*USING THE INFORMATION*
**a.** Do these statements agree with the Eurovision recap: (i) the hymn sung by the choir was composed by Benny Andersson and Björn Ulvaeus with Avicii; (ii) 24 finalists marched in the parade of nations; (iii) Carola won Eurovision in 1989? Answer yes or no to each, quoting the deciding words.
**b.** Can you copy the part of the Eurovision recap between "Carola made a" and "a comic treat.", inclusive, word for word?
**c.** Would you proceed with the Eurovision recap from where it stops?
┌─ TEXT SECTION
As expected, Sweden hosted a fabulous Eurovision contest.  It began with a video package featuring a caterpillar touring around Europe that we all know would then transform into the butterfly logo representing this year’s contest.  Then, we get to listen to a choir singing a solemn hymn that I confirmed later was composed by ABBA’s Benny Andersson and Björn Ulvaeus with electro-dance musician Avicii, and a parade of nations with the 26 finalists marching behind their respective flags.  I hope the song becomes like an anthem to be sung in subsequent Eurovision finals and I hope the parade of nations ritual becomes a permanent fixture.

I have to give major compliments to the host of the proceedings, Petra Mede.  You might assume from her poised demeanor that she’s just a conventional host, but she has a killer droll wit (one line she uttered about the rabid, flamboyant, campy fans in the front-rows: “You just have not found the right girl, yet”).  It turns out she is like Sweden’s version of Kathy Griffin, a more sophisticated, upper-class version of that famous US comedienne (she even physically resempbles her).

Eurovision 2013 host Petra Mede (image sourced from
Kathy Griffin (image sourced from

In one of the intervals before the results are announced, Petra performed a funny number that skewers and pays tributes to the stereotypes, products, and people that made her nation famous.  Not only was she as hilarious as Kathy Griffin, she has the performance chops of a Neil Patrick Harris at the Tonys.  Check out her “Swedish Smorgasbord” number:

Carola made a cameo in this number singing the title line of the English version of her 1991 Eurovision winning song, “Fångad av en stormvind [Captured by a Lovestorm]” before falling off the stage–a nice gag and she still looks and sounds terrific.  For complete lyrics of this witty number, check out the article from the U.K.’s Daily Mirror.

Petra also narrated a humorous history of Eurovision song contest, interspersing herself in some moments (like as a phone operator in the early 1960s, or as ABBA’s Anni-Frid Lyngstad in their “Waterloo” performance) or providing cheeky comments like Johnny Logan’s three Eurovision wins, the last one supposedly in drag as Linda Martin (actually Johnny wrote the winning song; his first two wins he performed the songs).  It was a comic treat.

Besides the comedy number, another major highlight for me was last year’s champion Loreen’s performance–it’s a medley of her current single “We’ve Got the Power”, and previous hits “My Heart is Refusing Me” and “Euphoria”.  I love th fact that she finally gets to fly onstage, and she looked resplendent in a huge robe as she sang Euphoria as the stage rose underneath her.
└─
┌─ PROVIDED DATA
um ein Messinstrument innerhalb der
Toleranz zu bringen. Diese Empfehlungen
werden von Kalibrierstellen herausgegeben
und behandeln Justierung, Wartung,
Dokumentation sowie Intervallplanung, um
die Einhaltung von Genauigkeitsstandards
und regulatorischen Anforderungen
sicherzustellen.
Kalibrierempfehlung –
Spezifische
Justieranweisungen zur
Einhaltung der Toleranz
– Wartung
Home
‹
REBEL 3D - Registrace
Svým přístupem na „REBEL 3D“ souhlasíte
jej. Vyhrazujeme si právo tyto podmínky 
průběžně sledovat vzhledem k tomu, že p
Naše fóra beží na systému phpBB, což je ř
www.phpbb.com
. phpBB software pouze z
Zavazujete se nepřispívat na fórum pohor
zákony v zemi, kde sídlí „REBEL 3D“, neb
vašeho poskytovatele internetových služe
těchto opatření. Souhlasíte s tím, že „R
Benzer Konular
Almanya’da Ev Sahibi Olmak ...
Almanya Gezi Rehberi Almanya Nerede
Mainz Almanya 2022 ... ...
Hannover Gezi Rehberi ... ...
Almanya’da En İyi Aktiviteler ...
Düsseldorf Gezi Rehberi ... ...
└─
*ANSWER SECTION*
**a.**
(i) Yes: "composed by ABBA’s Benny Andersson and Björn Ulvaeus with electro-dance musician Avicii"
(ii) No: "the 26 finalists marching behind their respective flags"
(iii) No: "her 1991 Eurovision winning song"

**b.**
Carola made a cameo in this number singing the title line of the English version of her 1991 Eurovision winning song, “Fångad av en stormvind [Captured by a Lovestorm]” before falling off the stage–a nice gag and she still looks and sounds terrific.  For complete lyrics of this witty number, check out the article from the U.K.’s Daily Mirror.

Petra also narrated a humorous history of Eurovision song contest, interspersing herself in some moments (like as a phone operator in the early 1960s, or as ABBA’s Anni-Frid Lyngstad in their “Waterloo” performance) or providing cheeky comments like Johnny Logan’s three Eurovision wins, the last one supposedly in drag as Linda Martin (actually Johnny wrote the winning song; his first two wins he performed the songs).  It was a comic treat.

**c.**
The entries that ended up in the Top Six were amongst the expected favorites.  My personal favorites were the numbers from Azerbaijan and Ukraine, and I was not surprised that they ended up in the Top Three.  Azerbaijan’s Farid Mammadov mastered the art of seducing the camera via close-up, while I was riveted by his male back-up dancer who seemed to represent the singer’s inner soul (that is why he was encased in a plastic box).  Yes, I ended up swooning like a fangirl over him.  It was not surprising why 10 countries gave this entry douze (12) points.

Meanwhile, I can’t help but swoon over the transcendent Oxana-Fedorova-meets-Shania-Twain beauty of Zlata Ognevich, with her terrific Basia-esque singing voice.  I want to hear Zlata sing Basia’s “Time and Tide” (or at least Basia’s cover of Aretha Franklin’s “Until You Come Back to Me”).  It’s an off-the-hook performance for me.

Denmark‘s win has been bandied about by the press for several days prior and I have no serious objections over its win as it’s a consistently strong entry anyway.  Even if it got less douze point votes than Azerbaijan (8 compared to Azerbaijan’s 10), it garnered points from every participating country with the exception of Latvia.  Let’s see how Copenhagen can top Malmö’s hosting this year.

Norway‘s 4th place is a tribute to its strong songcraft, and well Russia‘s 5th place finish is also expected.  Greece deservingly fared well for top-notch showmanship alone (but not the song as the song is actually crap).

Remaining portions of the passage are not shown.